Modern Developments in Australia
In 2018, in what would become known as ‘Nala’s Case’, a couple won an action against a dog breeder by utilising consumer protections in the Australian Consumer Law. The couple, Mr and Mrs Bird, had been sold a puppy (Nala) with an infestation of worms, likely obtained due to poor breeding practices. The couple brought an action on the basis of the consumer guarantees stating that, if dogs were considered property, then Nala as a ‘good’ must be of an ‘acceptable quality’ when sold to them. The decision, which led to the Birds being awarded $15,521.96 in damages as well as Nala’s ongoing veterinary costs, remains a strong deterrent for poor breeding practices and promotes the welfare of domestic animal breeding generally. It relied on the basis that if a pet had an undisclosed health condition at the time of sale, it is not of an acceptable quality and therefore the seller or breeder is liable. The property rights enforceable by owners, therefore, can ensure the wellbeing of animals without assigning individual rights. This property stance is the common conception within most countries.
That said, acknowledgement of animal sentience is slowly superseding the historical property standpoint. In 2019, the ACT became the first state or territory in Australia to change the legal status of animals from ‘property’ to ‘sentient beings’, affording cats and dogs (specifically) basic rights. These rights include freedom of movement, preventing cats or dogs being tied up for more than 24 hours, food and water, health care and clean living spaces, among others.
Prescriptions such as these might fall short of total animal rights liberation. The concept of domestic animals is often perceived as being contrary to the animal rights movement, but is also contrary to the animals-as-property position. It appears as a middle line perspective, where animals are prescribed rights conditional on their use or exploitation by humans. In cases such as the ACT, partial rights are prescribed to cats and dogs because of, and adapted to, their status as pets, rather than on their status as ‘sentient’. Laws based on true sentience would assign complete rights, as prescribed on the capacity of the species or individual animal, such as Naruto owning property.

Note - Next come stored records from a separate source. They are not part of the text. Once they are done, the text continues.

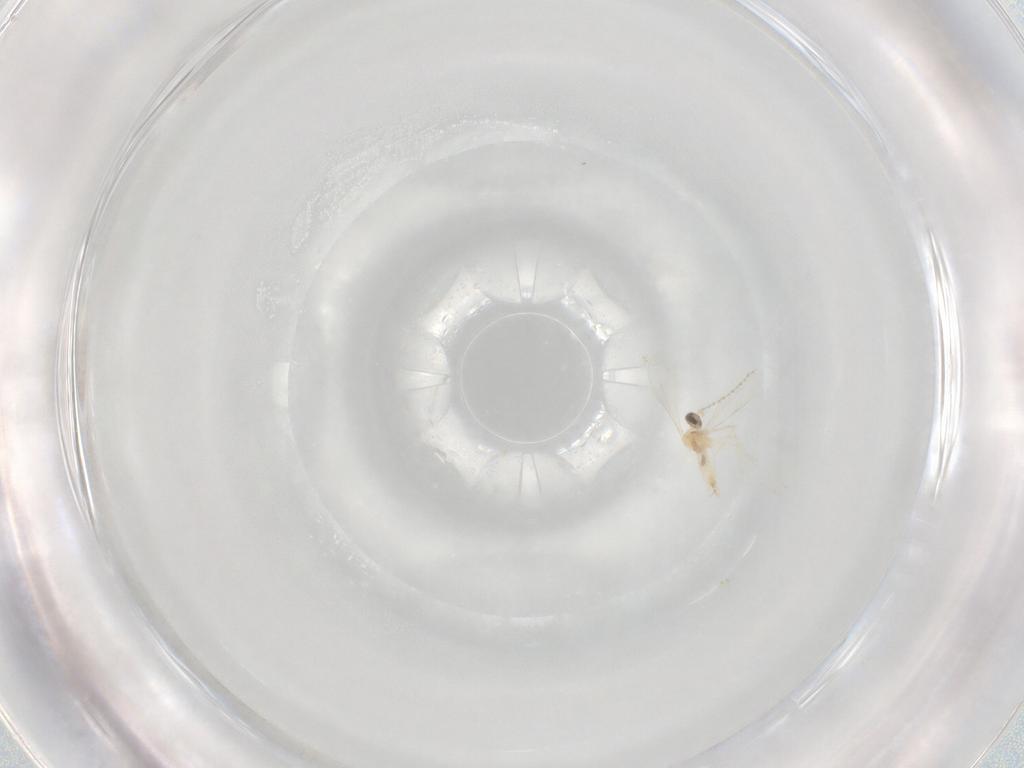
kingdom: Animalia
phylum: Arthropoda
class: Insecta
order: Diptera
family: Cecidomyiidae
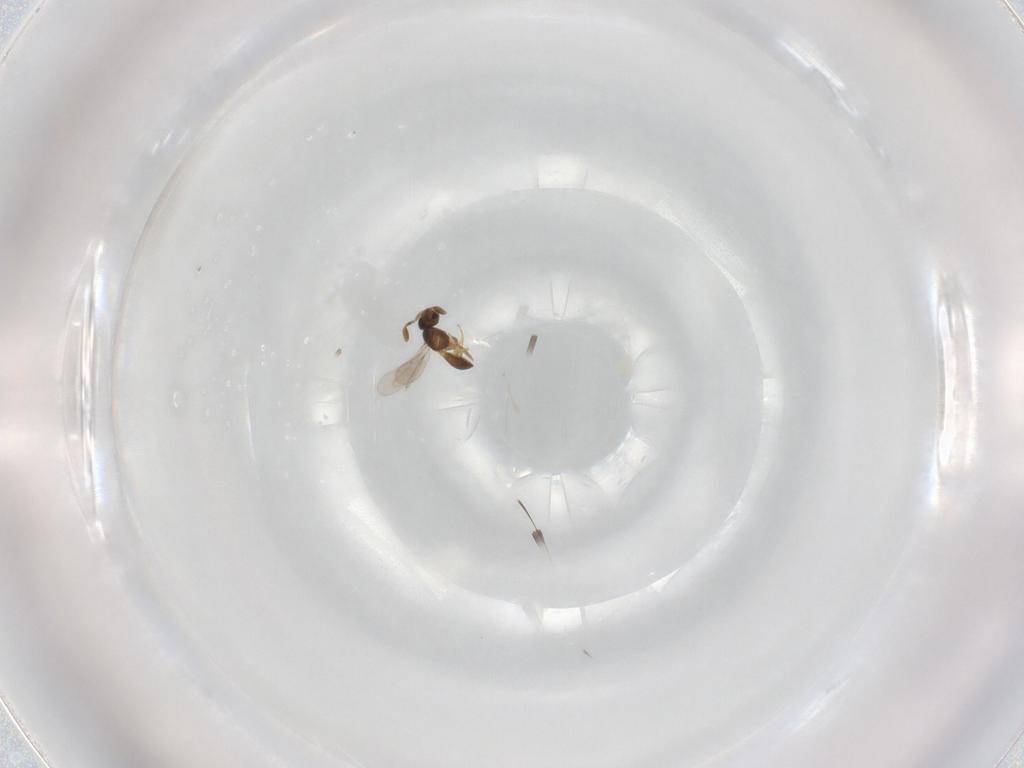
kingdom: Animalia
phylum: Arthropoda
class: Insecta
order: Hymenoptera
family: Scelionidae
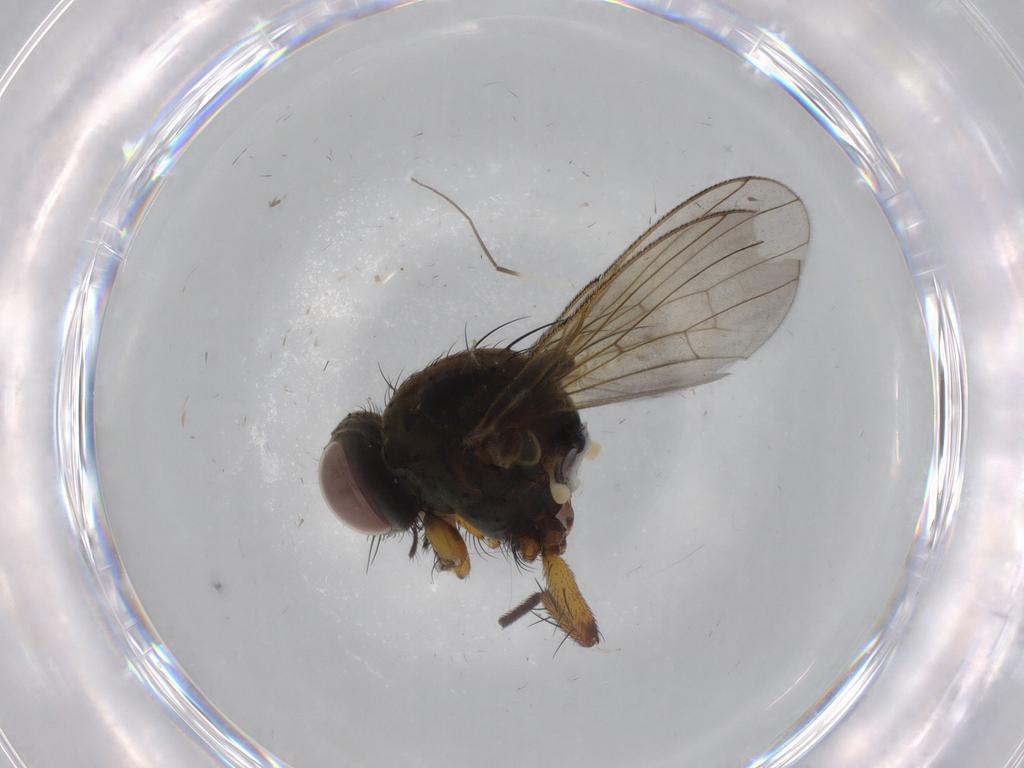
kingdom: Animalia
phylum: Arthropoda
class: Insecta
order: Diptera
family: Muscidae
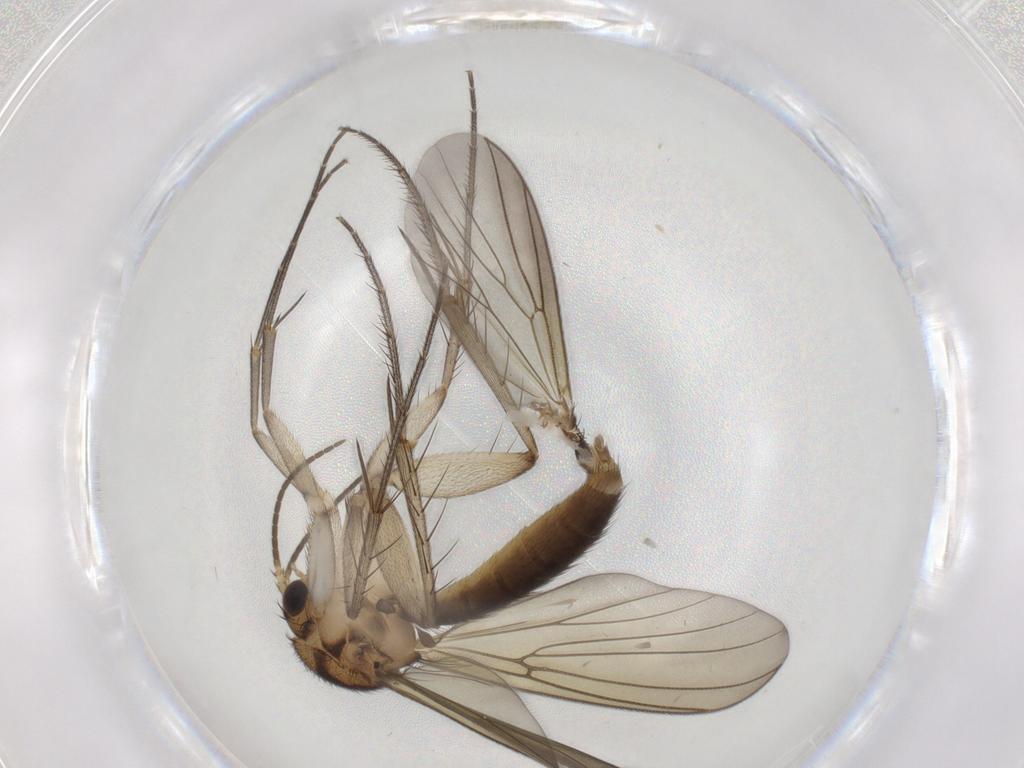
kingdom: Animalia
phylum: Arthropoda
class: Insecta
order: Diptera
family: Mycetophilidae
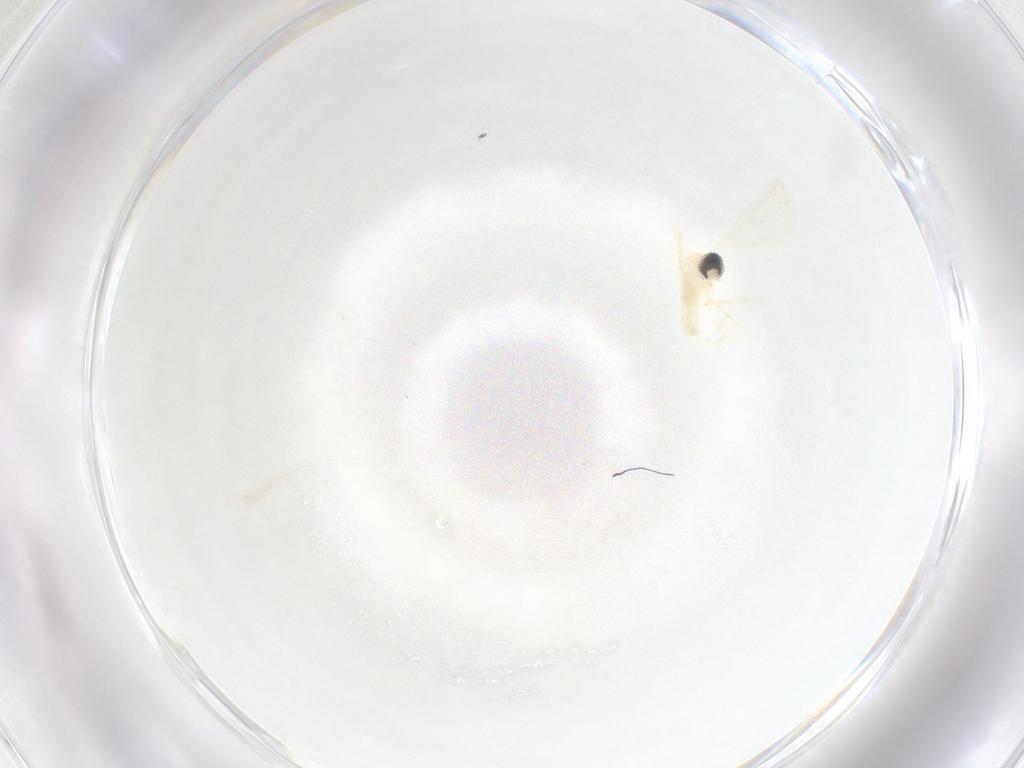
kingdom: Animalia
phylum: Arthropoda
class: Insecta
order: Diptera
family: Cecidomyiidae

This is the key distinction between animal rights and human rights. Human rights are inherent, from birth they assume a dignity and worth that prescribes rights enforced by societal obligation. Animal rights are prescribed not because of the inherent dignity of an animal, but because of a human-determined status deemed worthy of a level of rights – whether that be sentience, empathy for species we have domesticated or merely indirectly through the property rights of owners. This prescription is especially clear in discussions surrounding human-oriented rights such as copyright over a photograph.
For now, rights are available only to a select number of species, and in their most select form. That said, there is plenty of room for change, and the general consensus that animals are sentient is ever growing. Of course, Naruto might be some time away from ever truly realising complete rights, but, taking a welfarist perspective, David Slater has agreed to donate a portion of the future income earned from the photograph towards protecting crested macaques in Indonesia.Though not decided in Naruto’s favour, cases such as theirs enliven animal rights spectrum discourse and place particular attention on how we treat animals. Certainly, these are steps in the ‘rights’ direction.